Analysts and the operational reality
Analysts broadly agree with the tanker CEO’s assessment. Morgan Stanley told clients: “From here, it likely takes several weeks for tanker flow to be restored.” Even as the price of oil dropped sharply on Monday — Brent crude had peaked at over $120 a barrel during the crisis — the practical barriers to a swift resumption are significant. Before the conflict a fifth of the world’s crude oil passed through the Strait of Hormuz every day, but hundreds of ships are now stranded in the Persian Gulf. Maritime and energy intelligence firm Kpler estimates that some 500 commercial vessels remain in the Gulf, of which around 250 are tankers. They cannot all exit the narrow waterway at once, and it will take time for Gulf oil producers that throttled back production to ramp up again. Analysts also say ship captains will take their time deciding whether passage is safe and whether the threat of attack from Iran has truly receded.
“Operationally, the sector is not rushing back,” wrote Richard Meade, editor-in-chief of shipping data and analysis company Lloyd’s List, noting that many warn mine clearance and a return to the use of internationally recognised transit lanes “are prerequisites for safe navigation”. The threat of naval mines laid by Iran remains the most acute concern. The Pentagon has previously estimated that clearing the strait of mines could take up to six months, while security firms suggest mine-clearing operations could take 40 to 50 days before insurance companies and shipping lines are confident enough to sail. Other navigational hazards include GPS jamming and spoofing, AIS anomalies, and limited salvage resources. The International Maritime Organization is assessing the feasibility of safe passage for the stranded vessels, and shipping industry groups — including BIMCO, INTERTANKO, the International Chamber of Shipping and the International Transport Workers’ Federation — have called for credible assurances from both sides of the conflict.
In recent months, a trickle of ships has been leaving the Persian Gulf through an Iranian-run vetting lane in the north of the strait, while others have slipped out with lights and location systems turned off under US forces’ guidance using a southern passage along the coast of Oman. However, Iran had threatened to attack any vessel using the internationally established mid-strait transit lanes — a UN-recognised Traffic Separation Scheme consisting of two two-mile-wide shipping lanes separated by a two-mile buffer zone. These lanes normally keep inbound and outbound traffic safely apart, but they remain effectively closed. Iran has demanded recognition of its sovereignty over the strait and the right to collect revenue from ships using it, and in some cases has already exacted payment to let vessels depart.

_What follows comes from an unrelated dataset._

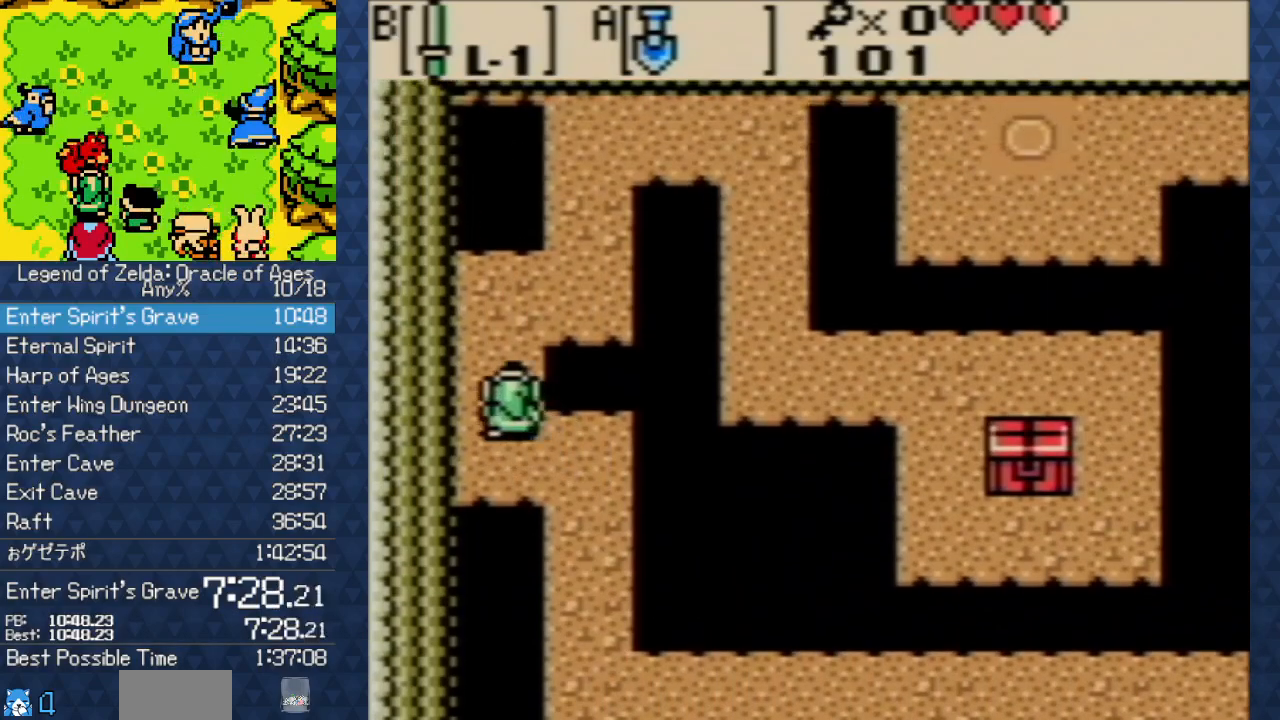
{"buttons": ["DPAD_UP", "DPAD_RIGHT"], "events": [[317, "DPAD_RIGHT", "down"]]}
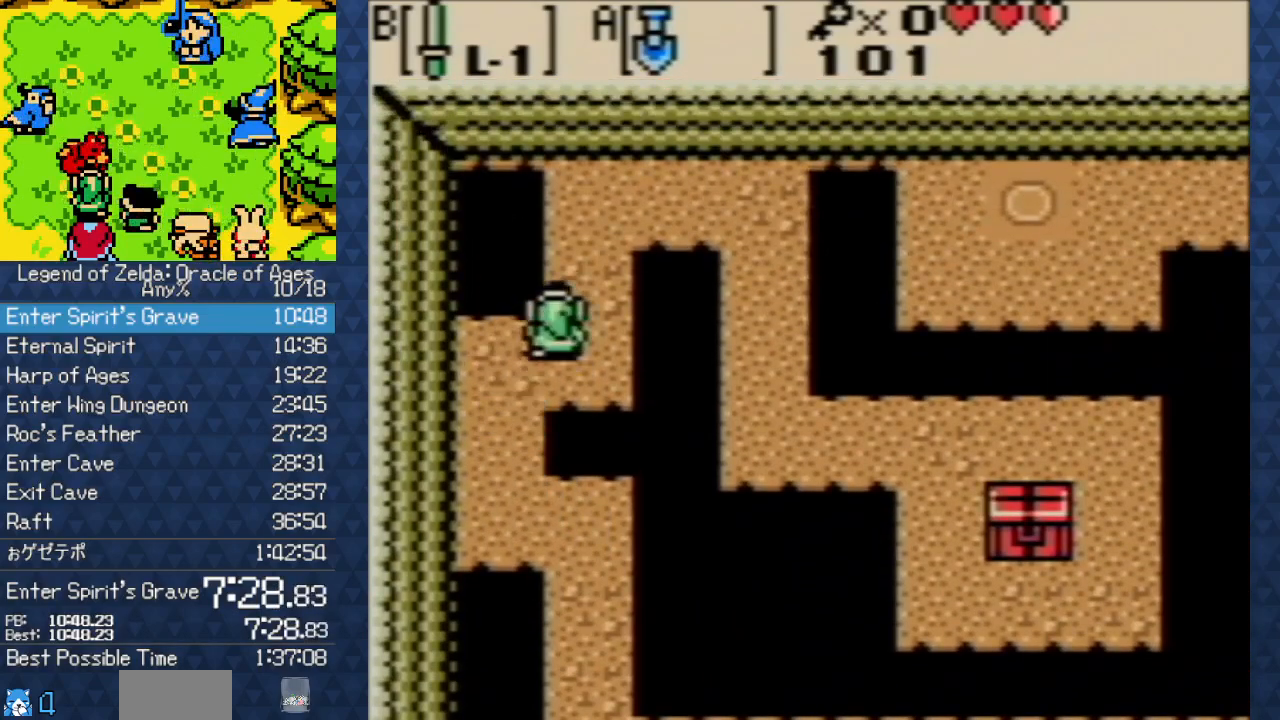
{"buttons": ["DPAD_RIGHT"], "events": [[83, "DPAD_RIGHT", "up"], [433, "DPAD_RIGHT", "down"], [483, "DPAD_UP", "up"]]}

Until these issues are resolved in a way that shipping lines consider “material”, the normalisation of traffic will be gradual at best. Experts and industry bodies anticipate a cautious, phased return rather than an immediate surge, with vessel behaviour likely to remain conservative until safe-passage procedures are proven. Oil exports from the Gulf may not reach pre-crisis levels until 2027, and the disruption — described as the largest supply disruption in the history of the global oil market — has already caused inflation, currency volatility and fears of stagflation in economies heavily dependent on Middle Eastern energy, such as India.